Brazil, Venezuela and Colombia share a tri-national border in a region plagued by the trafficking of illicit substances, which are often moved through Brazil to be shipped across the Atlantic. According to the World Drug Report 2017, 58 percent of the cocaine trafficked to Africa and 35 percent trafficked to Asia exits South America via Brazil. Additionally, Brazil has emerged as a key consumer of cocaine, Paula Miraglia wrote in a 2016 report for Brookings. Apart from trafficking cocaine out of the Andean region, this incentivizes criminal organizations to spread their tentacles to supply the growing local market, making them even more difficult to combat. When Brazilian authorities cooperate with their African and Asian counterparts to tackle international trafficking, the increasingly sophisticated Brazilian networks make it ever more difficult to stop the drugs from leaving the departure ports.
Conclusion
In 2016, there were an estimated 213,000 hectares (526,000 acres) under coca cultivation in Colombia, Peru and Bolivia, with 68 percent of that in Colombia. According to the UNODC, that much coca carries the potential to produce 866 metric tons of cocaine. As the world’s largest producer of coca and cocaine, Colombia’s dynamics of security and drug production should concern every country fighting cocaine trafficking and use at home.

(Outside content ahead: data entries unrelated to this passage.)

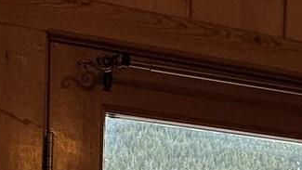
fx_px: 601
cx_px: 90
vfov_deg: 13.9
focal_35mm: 75
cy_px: 325
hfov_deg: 28.0
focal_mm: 2.22
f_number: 2.2
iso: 125
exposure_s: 1/120
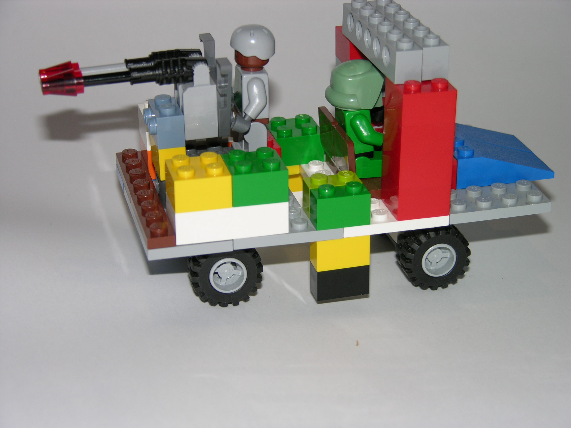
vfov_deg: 16.8
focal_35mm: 88
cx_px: 286
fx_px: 1452
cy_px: 214
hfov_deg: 22.3
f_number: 3.5
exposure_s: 1/120
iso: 50
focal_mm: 22.3
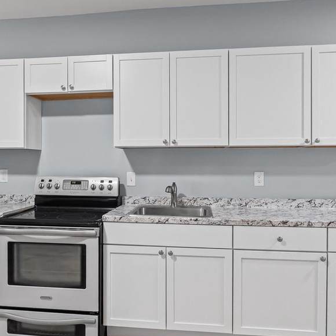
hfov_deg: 54.0
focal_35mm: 30
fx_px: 329
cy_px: 181
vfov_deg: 54.0
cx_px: 158
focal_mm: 16
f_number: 7.1
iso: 1600
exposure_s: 1/25
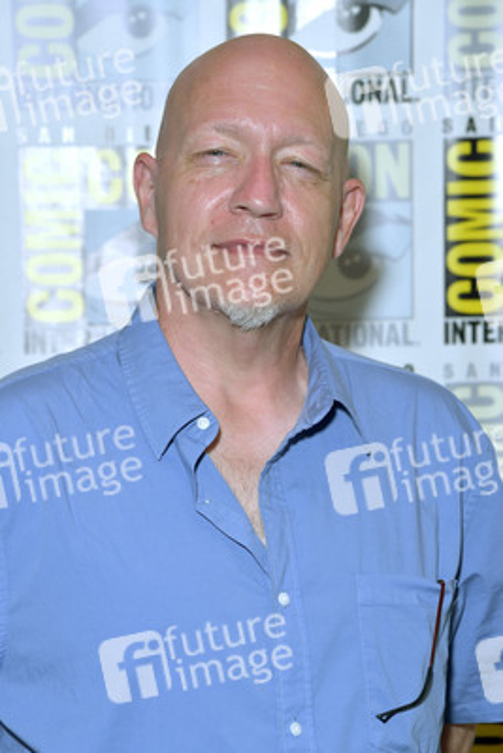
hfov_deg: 13.1
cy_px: 376
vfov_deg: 19.4
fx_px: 2199
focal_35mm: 105
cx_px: 252
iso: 800
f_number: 6.3
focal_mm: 105
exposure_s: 1/250
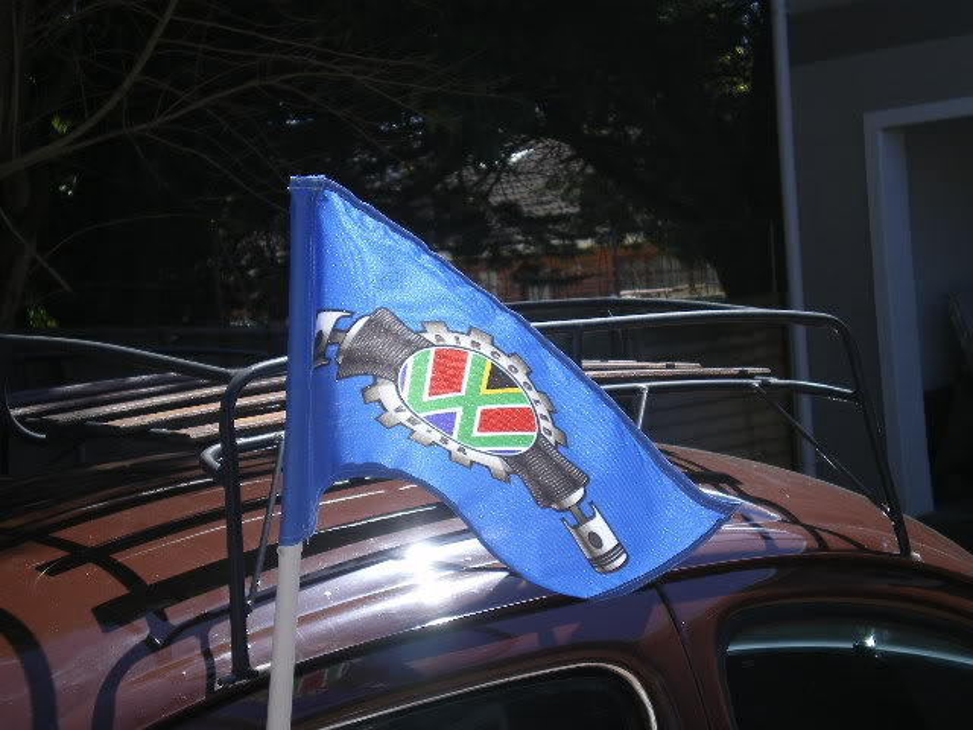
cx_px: 486
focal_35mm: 74
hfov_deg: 26.3
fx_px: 2080
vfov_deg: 19.9
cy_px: 365
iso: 64
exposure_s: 1/250
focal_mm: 12.3
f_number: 4.6
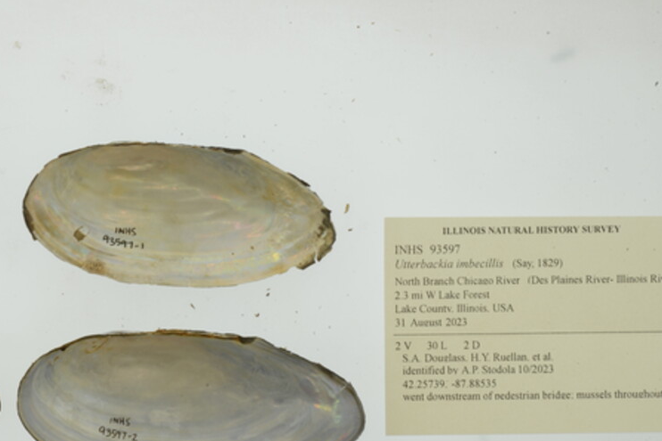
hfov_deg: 20.9
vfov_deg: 14.1
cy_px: 234
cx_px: 186
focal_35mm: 97
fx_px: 1784
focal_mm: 60
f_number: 32
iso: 100
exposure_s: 1/10
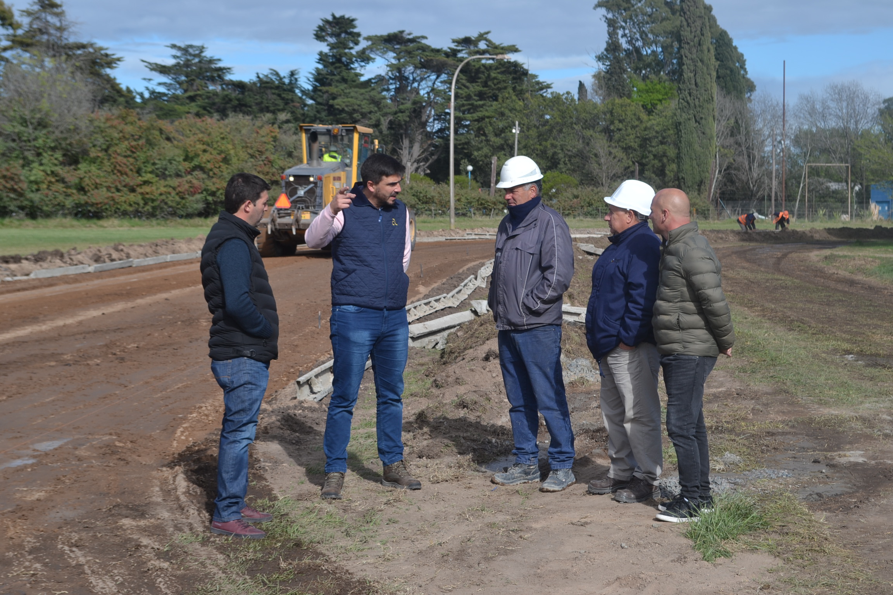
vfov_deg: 19.7
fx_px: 1711
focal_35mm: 69
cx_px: 446
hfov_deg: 29.2
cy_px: 298
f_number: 8
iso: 100
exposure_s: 1/250
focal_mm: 46
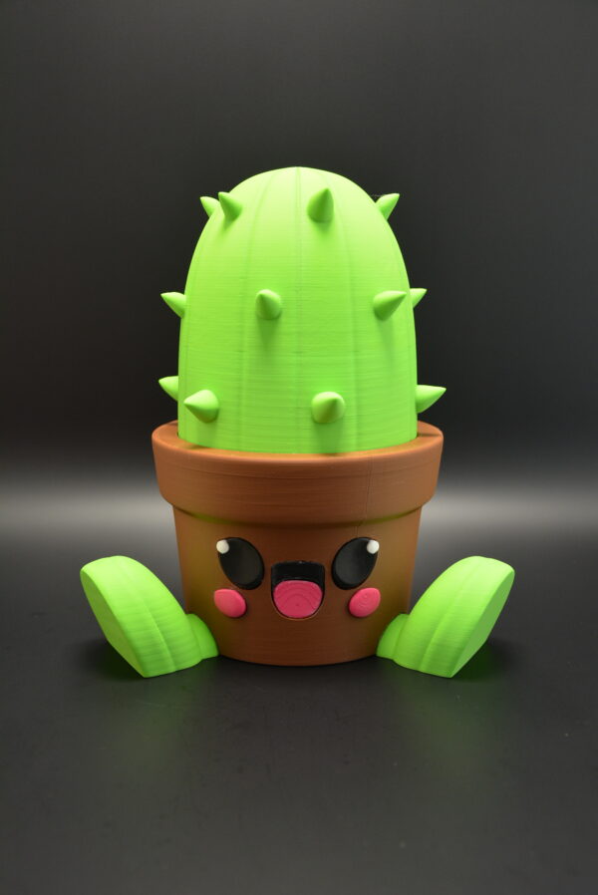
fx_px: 933
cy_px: 448
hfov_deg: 35.5
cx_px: 299
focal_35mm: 38
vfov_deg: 51.3
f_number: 4
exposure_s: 1/40
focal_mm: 25
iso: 800
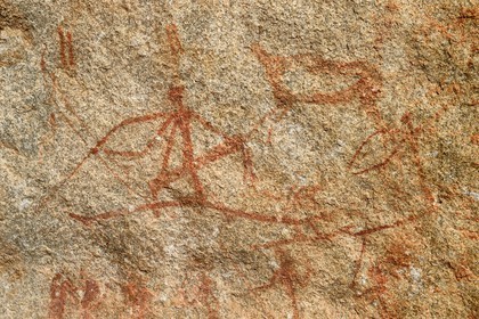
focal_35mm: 62
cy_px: 160
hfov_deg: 32.4
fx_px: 825
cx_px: 240
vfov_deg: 21.9
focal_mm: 62
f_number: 11
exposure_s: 1/400
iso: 250
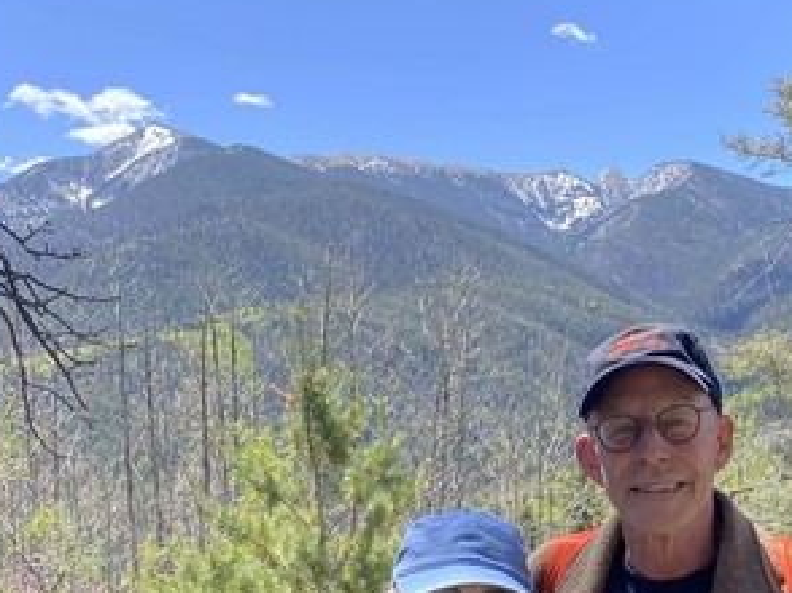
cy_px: 581
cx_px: 586
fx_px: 1326
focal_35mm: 58
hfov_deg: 32.7
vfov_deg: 24.2
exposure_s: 1/839
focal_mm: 4.25
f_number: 1.8
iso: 32
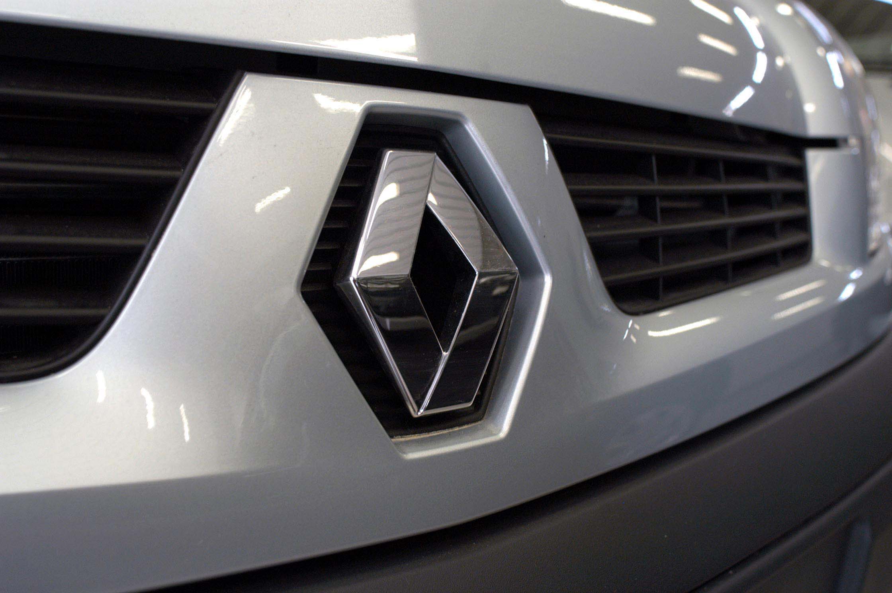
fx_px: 742
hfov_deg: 62.0
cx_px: 446
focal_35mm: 30
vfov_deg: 43.5
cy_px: 296
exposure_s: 1/40
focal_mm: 20
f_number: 4.5
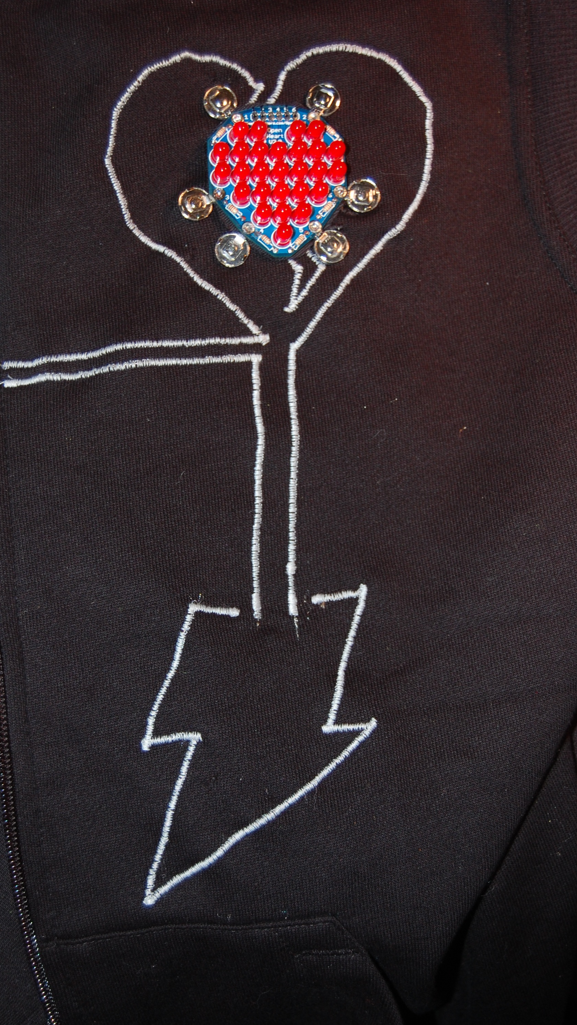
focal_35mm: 60
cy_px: 515
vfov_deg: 34.9
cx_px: 261
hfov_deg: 20.0
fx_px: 1632
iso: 400
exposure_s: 1/60
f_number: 4.8
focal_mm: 38
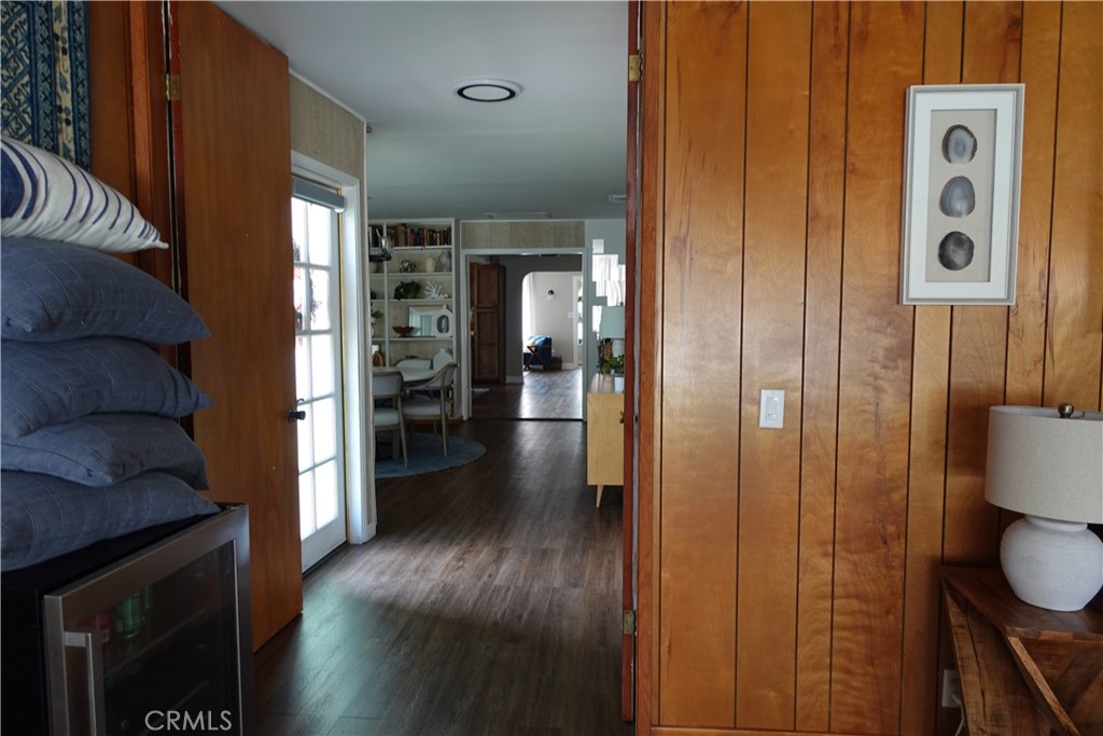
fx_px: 735
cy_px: 368
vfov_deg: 53.1
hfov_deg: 73.7
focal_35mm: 24
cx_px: 552
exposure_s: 1/30
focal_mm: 9.4
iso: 125
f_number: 2.5
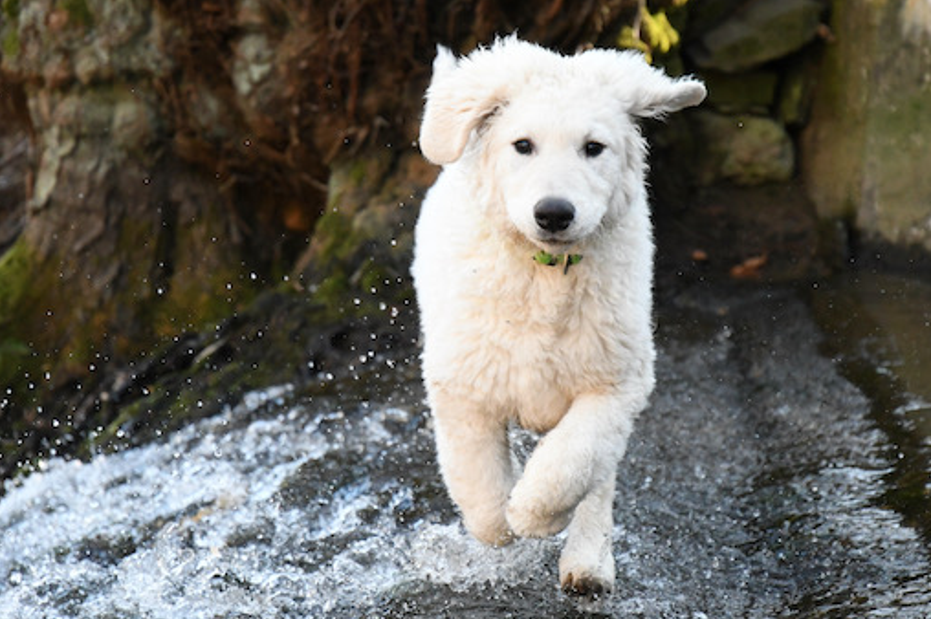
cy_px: 333
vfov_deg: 11.7
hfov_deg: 17.5
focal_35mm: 117
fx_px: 3024
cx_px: 473
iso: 5000
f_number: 4
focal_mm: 66
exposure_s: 1/1250
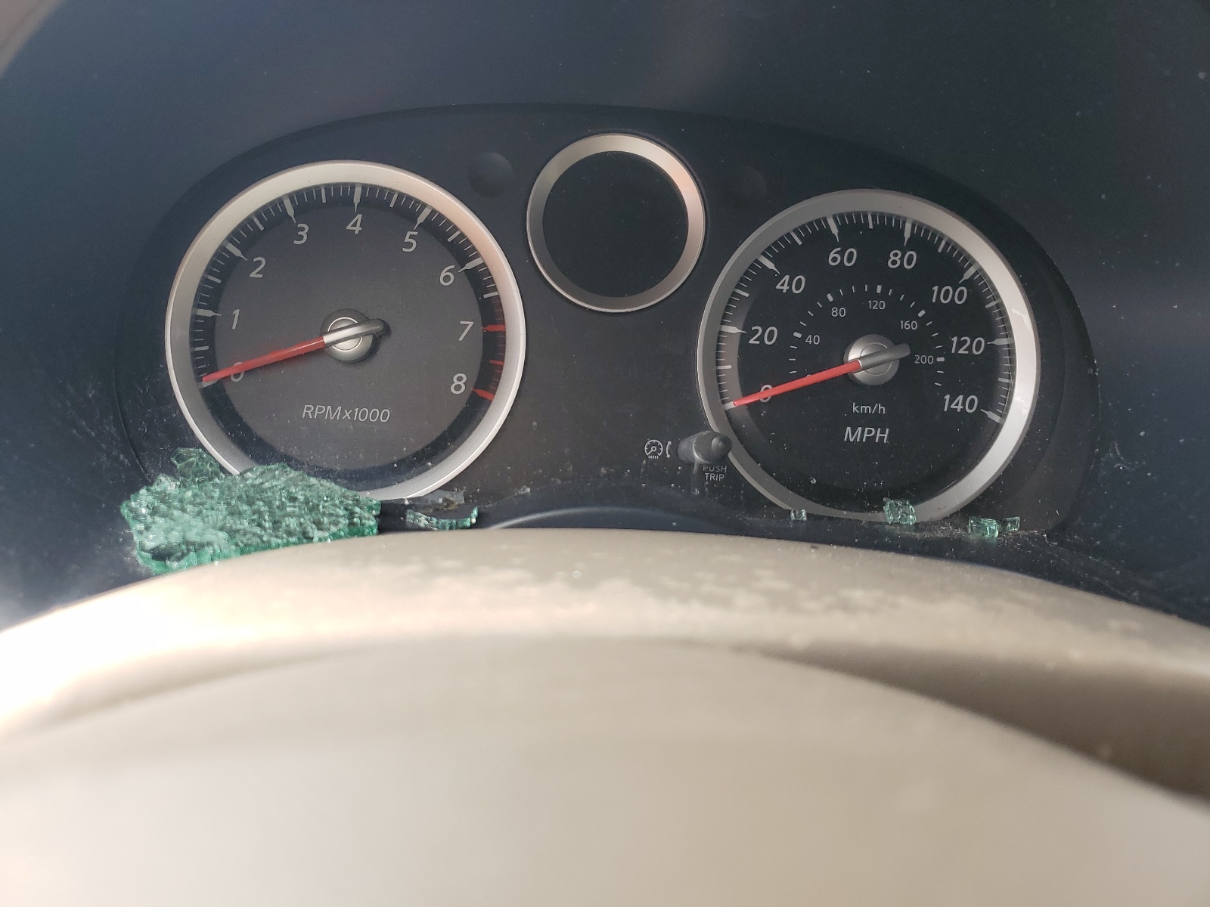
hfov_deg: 67.3
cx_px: 605
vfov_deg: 53.1
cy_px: 454
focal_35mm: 26
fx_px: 909
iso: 50
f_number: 1.5
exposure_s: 1/139
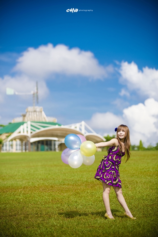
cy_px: 118
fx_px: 724
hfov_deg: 12.4
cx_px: 79
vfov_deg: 18.6
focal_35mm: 110
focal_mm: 110
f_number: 2.8
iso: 100
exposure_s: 1/3000
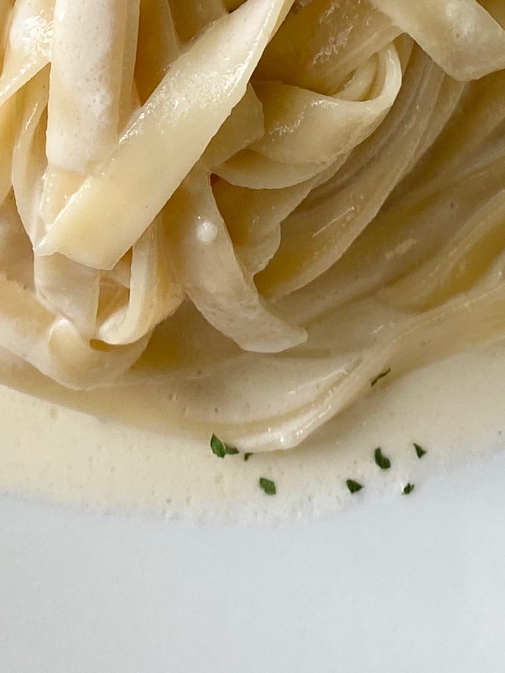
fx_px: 1945
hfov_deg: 14.8
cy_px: -582
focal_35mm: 100
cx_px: 200
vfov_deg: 16.2
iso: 32
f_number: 1.8
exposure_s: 1/184
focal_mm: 4.25
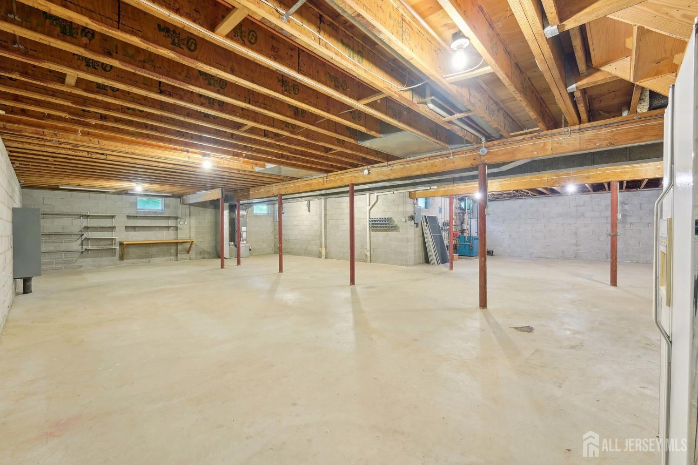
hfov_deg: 104.3
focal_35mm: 14
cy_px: 232
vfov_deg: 81.2
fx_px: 271
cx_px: 349
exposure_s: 1/1.67
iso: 500
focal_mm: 14
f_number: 8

The cocaine trade is directly or indirectly connected to many of the world’s transnational criminal organizations. Cocaine trafficking to Europe has contributed to the empowerment of warlords and criminals in some West African countries, according to Carrier and Klantschnig. It is a source of substantial revenue for dangerous mafias such as Italy’s ’Ndrangheta which, as reported in the newspaper il Quotidiano del Sud, plays a central role in trafficking and distributing cocaine in Europe. In Albania, which suffers from the highest per capita rate of cocaine users in the world, local mafia groups feed the problem while also playing a major role in the U.K. market, says the United Kingdom National Crime Agency.
Cocaine trafficking is an illicit business that funds terrorists, warlords and some of the most vicious mafias in Europe, Asia and around the world. However, unlike cannabis, methamphetamines or even heroin, cocaine is produced from a plant that can be grown only in the Andean region of South America. What happens in this region, and especially in Colombia, the most prolific cocaine producer, should concern everyone.